Bécasse des bois, à proximité de l'éolienne E2, de vérifier l'absence de dortoirs

hivernaux du Milan royal dans un rayon de 10 km, de poursuivre le suivi d'une

éventuelle présence durable de l'Aigle royal et du Grand-duc à proximité de

l'une ou l'autre des éoliennes, et de compléter les observations de la

migration nocturne des oiseaux, afin de préciser les mesures à prendre au stade

du permis de construire (cf. consid. 7 à 10 et 14 ci-dessus). Le PPA litigieux

peut ainsi être approuvé en l'état, sous réserve de ces compléments qui sont à concrétiser

au stade du permis de construire. Il en découle que d'un point de vue formel,

les décisions seront confirmées dans le sens des considérants du présent arrêt.

25.

Vu les considérants qui précèdent, le recours est rejeté. Les décisions

du DIT (auparavant DTE), du 22 octobre 2019, les décisions du Conseil général

de l'Abergement, du Conseil communal de Ballaigues et du Conseil communal de

Lignerolle, du 12 mars 2018, les décisions de la DGE, du 16 juillet 2019, et la

décision du DIRH, du 22 octobre 2019,

sont confirmées dans le sens des

considérants.

Il se justifie de mettre l'émolument de justice à la

charge des recourants qui succombent (art. 49 LPA-VD; art. 4 du tarif du 28

avril 2015 des frais judiciaires et des dépens en matière administrative: TFJDA;

BLV 173.36.5.1). Les recourants supporteront également l'indemnité à titre de

dépens qu'il se justifie d'allouer aux autorités intimées qui ont procédé avec

l'assistance d'un avocat, conformément aux art. 55 LPA-VD et 10-11 TFJDA.

Par ces motifs

la Cour de droit administratif et public

du Tribunal cantonal

arrête:

I.

Le recours est rejeté.

II.

La décision du Département des institutions et du territoire (DIT, auparavant

DTE), du 22 octobre 2019, est confirmée dans le sens

des considérants.

III.

Les décisions du Conseil général de L'Abergement, du Conseil communal de

Ballaigues et du Conseil communal de Lignerolle, du 12 mars 2018, sont confirmées

dans le sens des considérants.

IV.

Les décisions de la Direction générale de l'environnement (DGE), du 16

juillet 2019, sont confirmées dans le sens des considérants.

V.

La décision du Département des infrastructures et des ressources

humaines (DIRH), du 22 octobre 2019, est confirmée dans le sens des considérants.

VI.

Un émolument de 6'000 (six mille) francs est mis à la charge des

recourants, débiteurs solidaires.

VII.

Les recourants, débiteurs solidaires, verseront à l'Etat de Vaud, par le

DIT, une indemnité de 4'000 (quatre mille) francs à titre de dépens.

VIII.

Les recourants, débiteurs solidaires, verseront à la Commune de L'Abergement,

à la Commune de Ballaigues et à la Commune de Lignerolle, créancières solidaires,

une indemnité de 4'000 (quatre mille) francs à titre de dépens.

Lausanne, le 28 juin 2022

La présidente: La greffière:

Le présent arrêt est communiqué aux destinataires de l'avis

d'envoi ci-joint, ainsi qu'à l'OFDT/ARE et l'OFEV.

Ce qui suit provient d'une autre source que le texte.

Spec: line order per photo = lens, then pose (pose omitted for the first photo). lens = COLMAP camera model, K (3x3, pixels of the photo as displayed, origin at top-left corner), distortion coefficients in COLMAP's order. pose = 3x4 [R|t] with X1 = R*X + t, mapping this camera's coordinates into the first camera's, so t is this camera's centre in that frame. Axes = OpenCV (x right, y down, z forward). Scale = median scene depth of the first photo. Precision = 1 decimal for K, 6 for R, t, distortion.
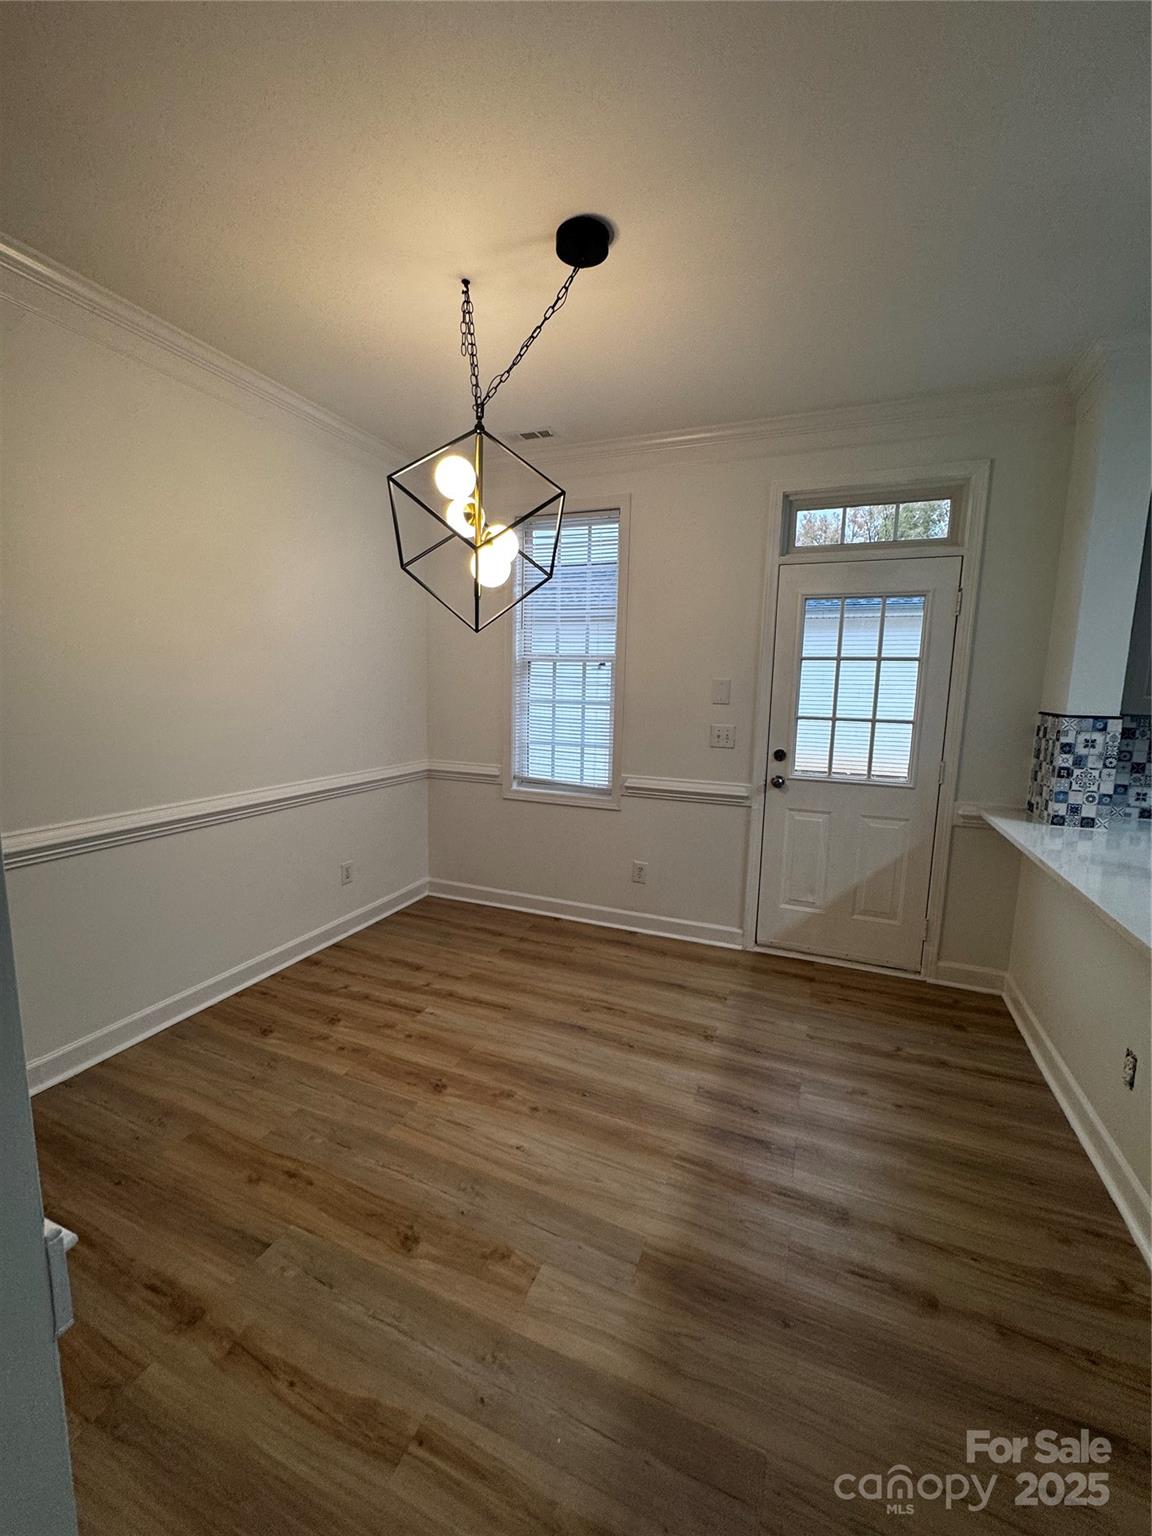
lens RADIAL K [[616.9, 0, 580.6], [0, 616.9, 768.6], [0, 0, 1]] dist [-0.002253, -0.000446]
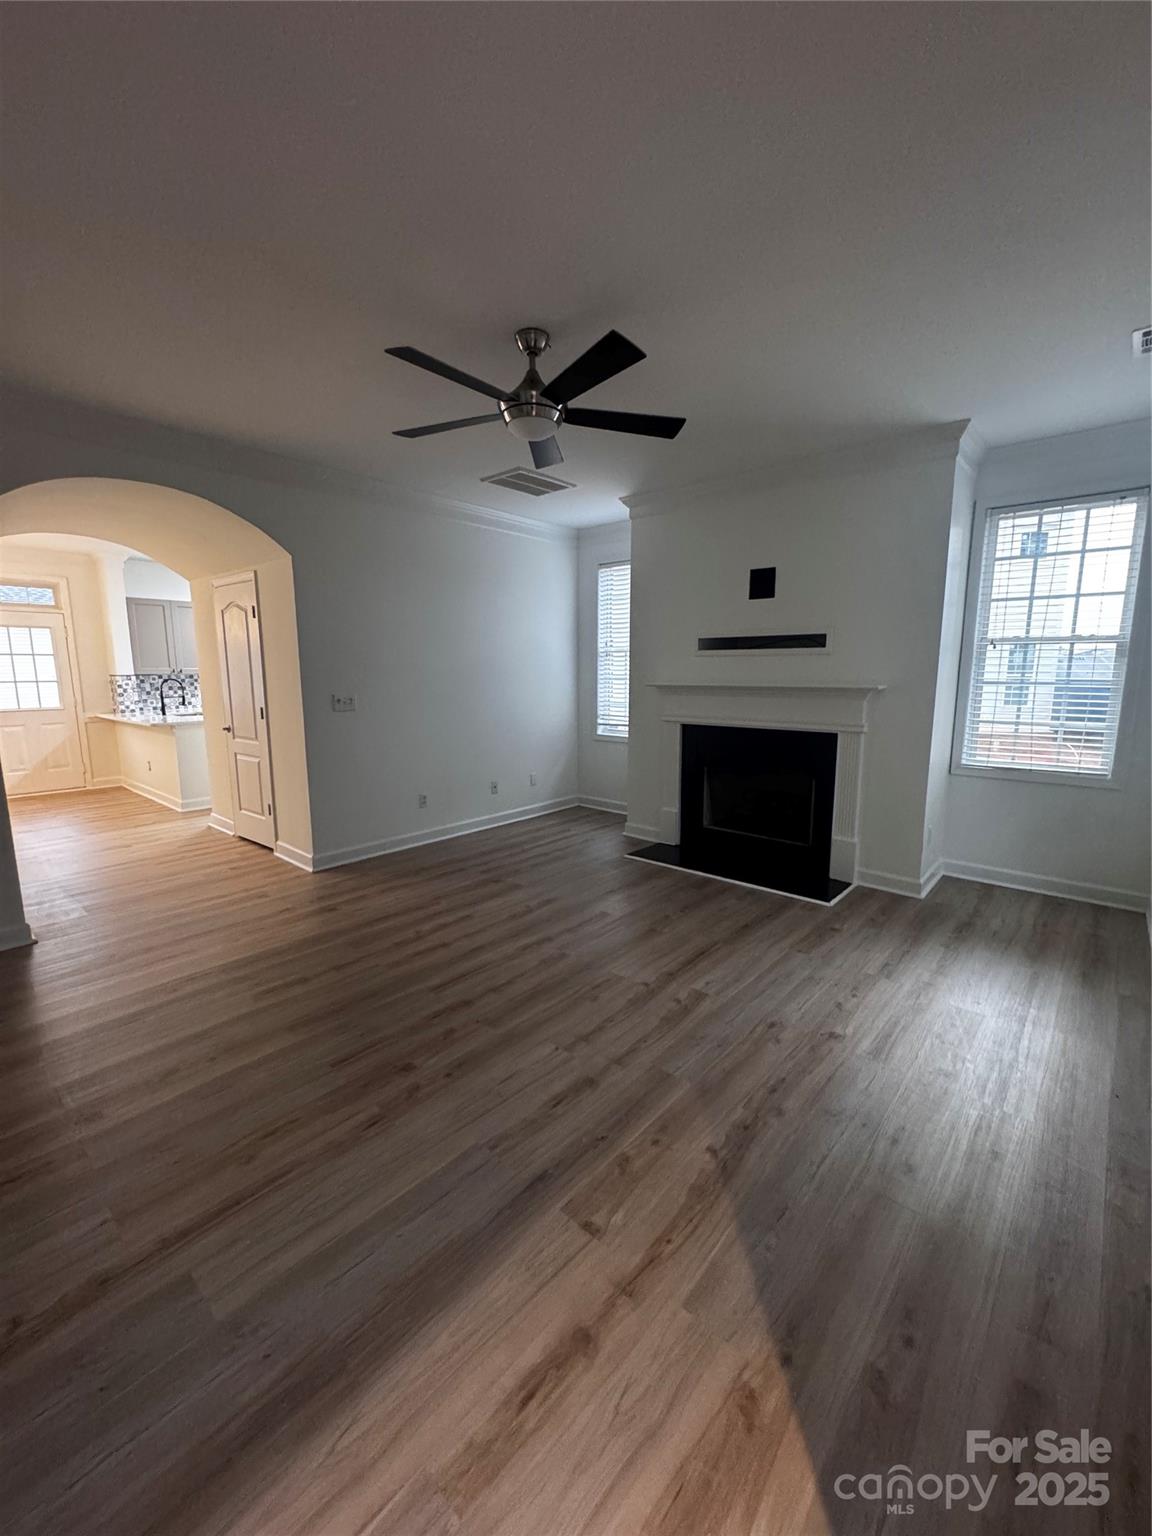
lens RADIAL K [[616.9, 0, 577.5], [0, 616.9, 766.0], [0, 0, 1]] dist [-0.002253, -0.000446]
pose [[0.331459, -0.170861, 0.927869, -1.274171], [0.141984, 0.981298, 0.129979, 0.266914], [-0.932725, 0.088660, 0.349520, -2.024278]]
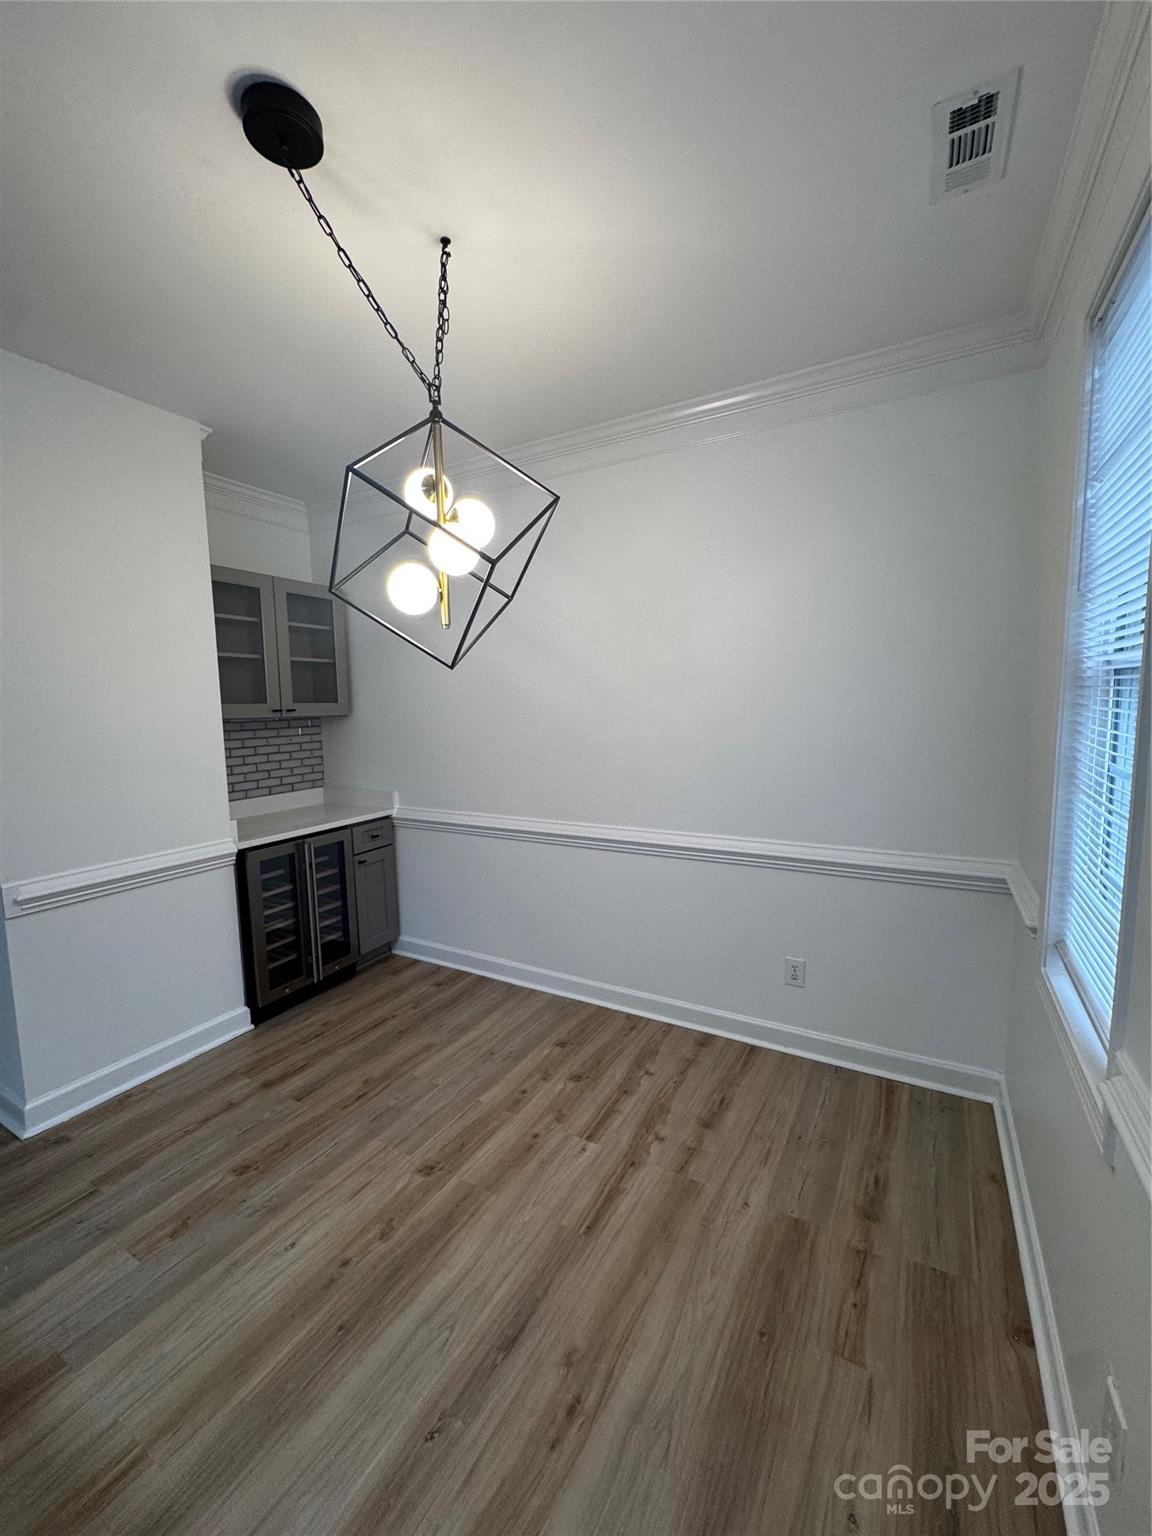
lens RADIAL K [[616.9, 0, 574.4], [0, 616.9, 766.5], [0, 0, 1]] dist [-0.002253, -0.000446]
pose [[-0.125204, 0.080905, -0.988827, 0.467291], [-0.122738, 0.987750, 0.096358, -0.146452], [0.984510, 0.133431, -0.113740, 0.969686]]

Il peut faire l'objet, dans les trente jours suivant sa

notification, d'un recours au Tribunal fédéral (Tribunal fédéral suisse, 1000

Lausanne 14). Le recours en matière de droit public s'exerce aux conditions des

articles 82 ss de la loi du 17 juin 2005 sur le Tribunal fédéral (LTF - RS 173.110),

le recours constitutionnel subsidiaire à celles des articles 113 ss LTF. Le mémoire

de recours doit être rédigé dans une langue officielle, indiquer les conclusions,

les motifs et les moyens de preuve, et être signé. Les motifs doivent exposer succinctement

en quoi l’acte attaqué viole le droit. Les pièces invoquées comme moyens de preuve

doivent être jointes au mémoire, pour autant qu’elles soient en mains de la partie;

il en va de même de la décision attaquée.